Reproduce word for word the part of the passage on listed law firms from "Patents protect the" to "or 20 years.".

DOCUMENT PASSAGE:
──────

In 2007, Slater & Gordon Ltd [ASX:SGH] boasted legal and corporate history as the first law firm to go public and list on the stock market. It soon became a market darling. The share price rose more than fourfold in the three years until 2015.

That year, Slater & Gordon announced revenue of $521.9 million. It produced EBITDA of $121.6 million at a healthy margin of 24.5%. Profit and revenue seemed sufficient to cover net debt of $623 million that gave the company a gearing ratio of 43%.

Then things began to unravel.

The company made an ill-fated decision to further expand offshore with the purchase of assets from the UK’s Quindell business for £637 million. The deal was wrapped up in May 2015 and Managing Director Andrew Grech called it ‘a once in a generation opportunity’.

A few months later in August, Quindell revealed a large scale of accounting inaccuracies in prior years. The UK’s Serious Fraud Office announced an investigation into the business.

Slater & Gordon was forced to write down the value of its Quindell assets by £450 million. Lenders demanded a quick solution. The UK assets were stripped out and transferred to an entity wholly owned by the company’s senior lenders.

The stock is now a shadow of its former self. After reaching a valuation of $2.8 billion in 2015, the market cap is now $137.6 million. The company is attempting to rebuild and focus on its Australian operations. It reported a net loss after tax of $10.3 million for the half-year to 31 December 2018.

Another group of listed law firms operate in a specialised field.

People and businesses that come up with valuable new ideas need protection from others who might steal them. The legal term for this type of protection comes under the umbrella of intellectual property.

There are four types of intellectual property (IP) under the law.

Most inventions and new ideas start out as trade secrets. These are not registered with a government body and all you need to do to establish a trade secret is to treat it like one.

Ideas covered in mediums including books, movies, photos, articles and software are all protected by copyright. It can be registered, but it’s also automatic and lasts for a long time. Protection by copyright now lasts for the author’s life plus 70 years after death.

Trademarks protect the name and style of a brand associated with a product or a service. No other company is allowed to use Coca-Cola’s name, the style of its bottles or its Coke nickname.

Patents protect the functional aspects and design features of new ideas. They follow complex procedures and are more expensive to obtain. Depending on the type of patent, they have a limited term of 15 or 20 years.

Three listed groups intellectual property law firms on the ASX

There are three listed groups of intellectual property law firms on the ASX. Between them, they hold around 52% of the IP market share in Australia. They’re all involved in a battle to consolidate the market.

──────

GIVEN DATA:
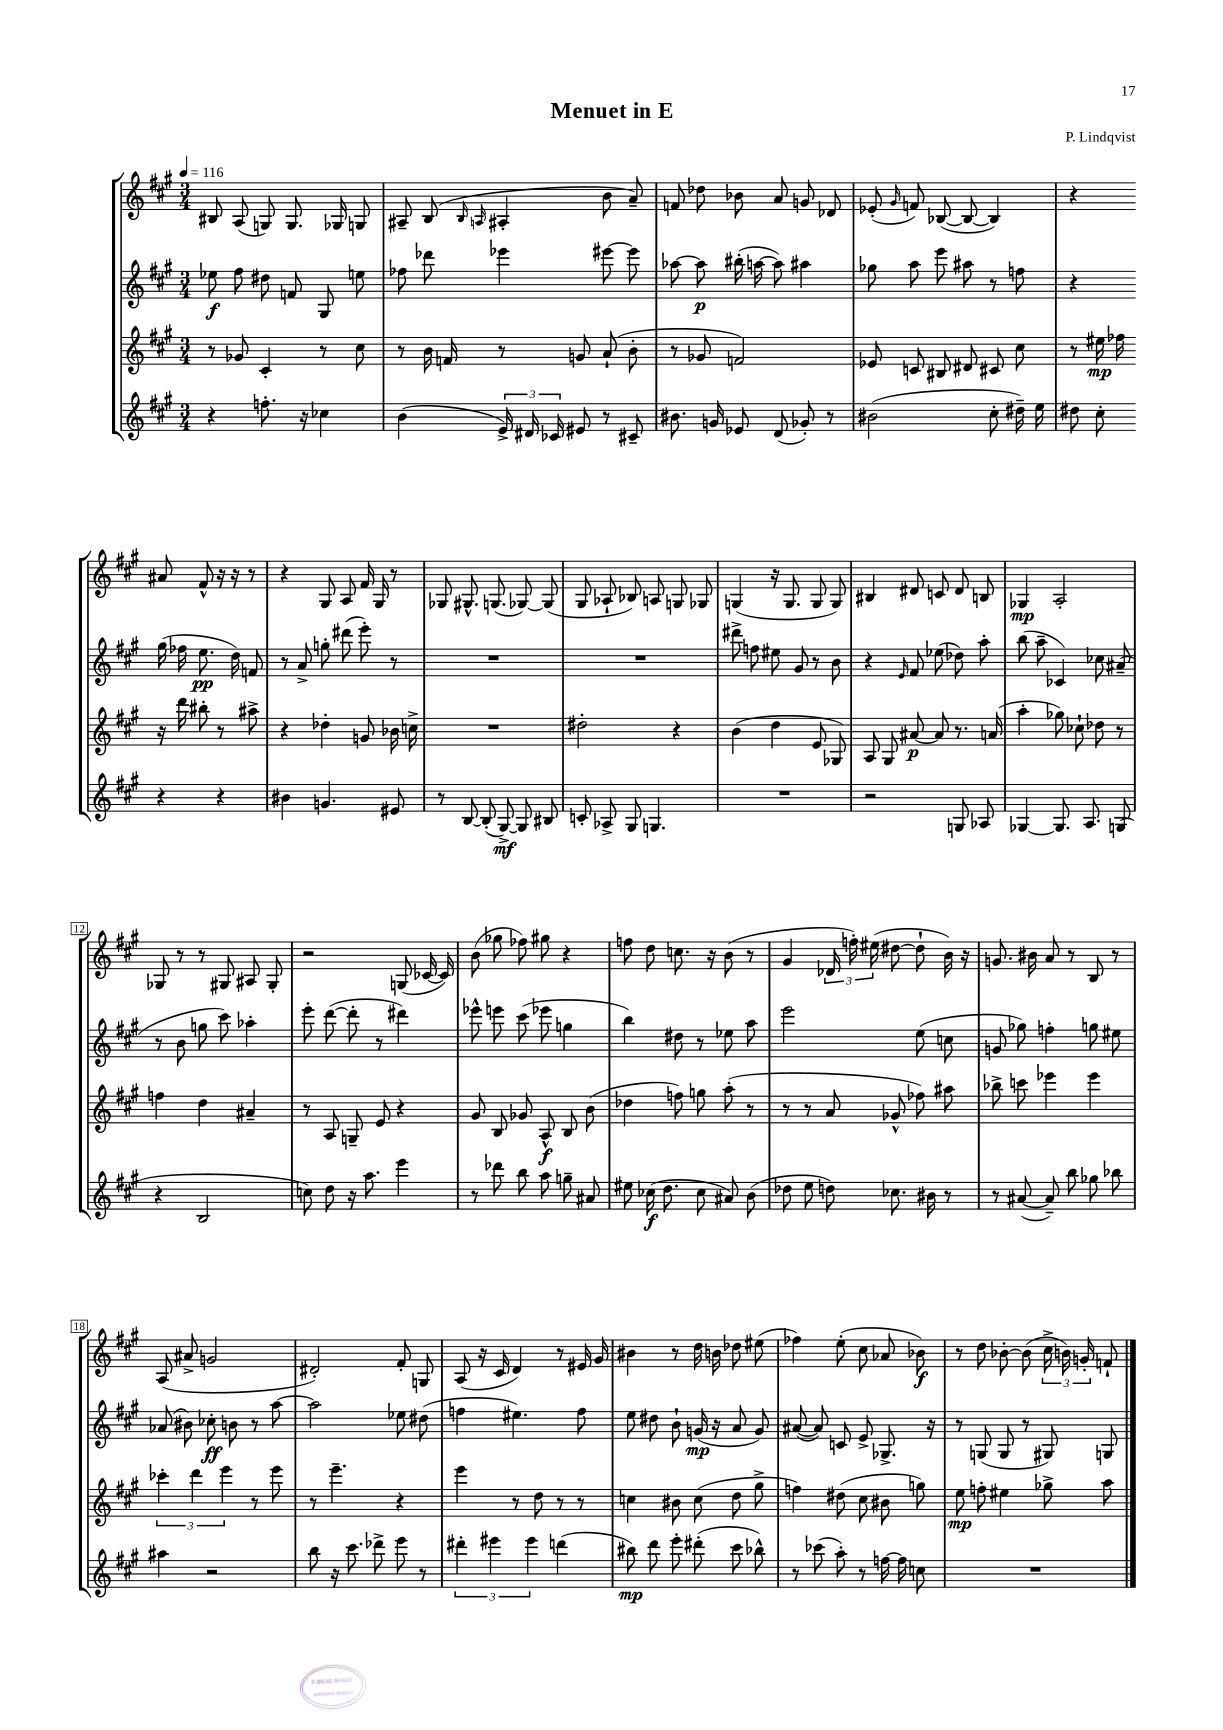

**kern	**kern	**kern	**kern
*staff4	*staff3	*staff2	*staff1
*clefG2	*clefG2	*clefG2	*clefG2
*k[f#c#g#]	*k[f#c#g#]	*k[f#c#g#]	*k[f#c#g#]
*M3/4	*M3/4	*M3/4	*M3/4
*MM116	*MM116	*MM116	*MM116
4r	8r	8ee-	8B#
.	8g-	8ff#	(8A
8.ff'	4c#'	8dd#	8G)
.	.	8f	8.G
16r	.	.	.
4cc-	8r	8G#	.
.	.	.	16G-
.	8cc#	8ee	8G
=	=	=	=
(4b	8r	8ff-	8A#~
.	16b	8ddd-	(8B
.	16f	.	.
.	.	.	16qqB
.	.	.	16qqA
24e^)	8r	4eee-	4A#'
24d#	.	.	.
24c-	.	.	.
8e#	8g	.	.
8r	(8a`	[8eee#	8b
8c#~	8b'	8eee#]	8a~)
=	=	=	=
8.b#	8r	[8aa-	8f
.	8g-	8aa-]	8dd-
16g	.	.	.
8e-	2f)	(16bb#'	8b-
.	.	[16aa	.
(8d	.	8aa])	8a
8g-')	.	4aa#	8g
8r	.	.	8d-
=	=	=	=
(2b#	8e-	8gg-	(8e-'
.	.	.	16qqg#
.	8c	8aa	8f)
.	8B#	8eee	([8B-
.	8d#	8aa#	8B-_
8cc#'	8c#	8r	4B-])
16dd#~)	8cc#	8ff	.
16ee	.	.	.
=	=	=	=
8dd#	8r	4r	4r
8cc#'	16ee#	.	.
.	16ff-	.	.
4r	16r	(16gg#	8a#
.	16ddd	16ff-	.
.	8bb#'	8.ee	8f#^^
4r	8r	.	16r
.	.	16dd)	16r
.	8aa#^	8f	8r
=	=	=	=
4b#	4r	8r	4r
.	.	8a^	.
4.g	4dd-'	8gg'	8G#
.	.	(8ddd#	8A
.	8g	8eee')	16f#
.	.	.	16G#
8e#	16b-	8r	8r
.	16cc^	.	.
=	=	=	=
8r	2.r	2.r	8G-
[8B	.	.	8.G#^^
(8B']	.	.	.
.	.	.	(8.G
[8G#^)	.	.	.
8G#]	.	.	[8G-)
8B#	.	.	(8G-]
=	=	=	=
8c'	2dd#'	2.r	8G#
8A-^	.	.	8A-`
8G#	.	.	8B-)
4.G	.	.	8A
.	4r	.	8G
.	.	.	8G-
=	=	=	=
2.r	(4b	8ddd#^	(4G
.	.	8ff	.
.	4dd	8ee#	16r
.	.	.	8.G
.	.	8g#	.
.	8e	8r	8G
.	8G-)	8b	8G)
=	=	=	=
2r	8A	4r	4B#
.	8G#	.	.
.	.	16qqe	.
.	[8a#	8f#	8d#
.	8a#]	(8ee-	8c
8G	8.r	8dd-)	8d#
8A-	.	8aa'	8B
.	(16a	.	.
=	=	=	=
[4G-	4aa'	(8bb	4G-
.	.	8aa~	.
8.G-]	8gg-)	4c-)	2A'
.	8cc-`	.	.
8.A	.	.	.
.	8dd-	8cc-	.
(8G	8r	(8a#~	.
=	=	=	=
4r	4ff	8r	8G-
.	.	8b	8r
2B	4dd	8gg	8r
.	.	8ccc#)	8G#
.	4a#~	4aa-'	8A#
.	.	.	8G#'
=	=	=	=
8cc)	8r	8eee'	2r
8dd	8A	([8ddd	.
16r	8G~	8ddd']	.
8.aa	.	.	.
.	8e	8r	.
4eee	4r	4ddd#)	(8G
.	.	.	[16c-
.	.	.	16c-])
=	=	=	=
8r	8g#	8eee-^^	(8b
8ddd-	8B	8eee	8gg-
8bb	8g-	(8ccc#	8ff-)
8aa	8A^^	8eee-	8gg#
8gg~	8B	4gg	4r
8a#	(8b	.	.
=	=	=	=
8ee#	4dd-	4bb)	8ff
(16cc-	.	.	8dd
8.dd	.	.	.
.	8ff)	8dd#	8.cc
8cc-	8gg	8r	.
.	.	.	16r
8a#)	(8aa'	8ee-	(8b
(8b	8r	8aa	8r
=	=	=	=
8dd-	8r	2eee	4g#
8ee	8r	.	.
8dd)	8a	.	24d-
.	.	.	24ff')
.	.	.	(24ee#
8.cc-	8g-^^	.	[8dd#
.	8ff-)	(8ee	8dd#`]
16b#	.	.	.
8r	8aa#	8cc	16b)
.	.	.	16r
=	=	=	=
8r	8bb-^	8g	8.g
([8a#	8ccc	8gg-)	.
.	.	.	16b#
8a#~])	4eee-	4ff'	8a
8bb	.	.	8r
8gg-	4eee-	8gg	8B
8bb-	.	8ee#	8r
=	=	=	=
4aa#	6ccc-'	(8a-	(8A
.	.	8b#)	8a#^
.	6ddd	.	.
2r	.	8cc-'	2g
.	6eee	.	.
.	.	8b	.
.	8r	8r	.
.	8eee	[8aa	.
=	=	=	=
8bb	8r	2aa]	2d#')
16r	4.eee~	.	.
8.ccc#	.	.	.
8ddd-^	.	.	.
8eee	4r	8ee-	8f#'
8r	.	(8dd#	8G
=	=	=	=
6ddd#'	4eee	4ff	(8A
.	.	.	16r
6eee#	.	.	.
.	.	.	16c#
.	8r	4.ee#)	4d)
6eee#	.	.	.
.	8dd	.	.
(4ddd	8r	.	8r
.	8r	8ff	16e#
.	.	.	16g#
=	=	=	=
8bb#)	4cc	8ee	4b#
8ddd	.	8dd#	.
8eee'	8b#	8b`	8r
(8ddd#'	(8cc	(16g	16dd
.	.	16r	16b
8ccc#	8dd	8a	8dd-
8bb-^^)	8gg#^	8g)	(8ee#
=	=	=	=
8r	4ff)	([8a#	4ff-)
(8ccc-	.	8a#])	.
8aa')	(8dd#	8c	(8ee'
8r	8cc#	8e^	8cc#
[16ff	8b#	8.G-^	8a-
16ff]	.	.	.
8cc	8gg)	.	8b-)
.	.	16r	.
=	=	=	=
2.r	8ee	8r	8r
.	8ff'	(8G	8dd
.	4ee#	8G	[8b-'
.	.	8r	(8b-]
.	8gg-^	8G#)	24cc#^
.	.	.	24b)
.	.	.	24g'
.	8aa	8G	8f`
==	==	==	==
*-	*-	*-	*-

──────

TASK RESULT:
Patents protect the functional aspects and design features of new ideas. They follow complex procedures and are more expensive to obtain. Depending on the type of patent, they have a limited term of 15 or 20 years.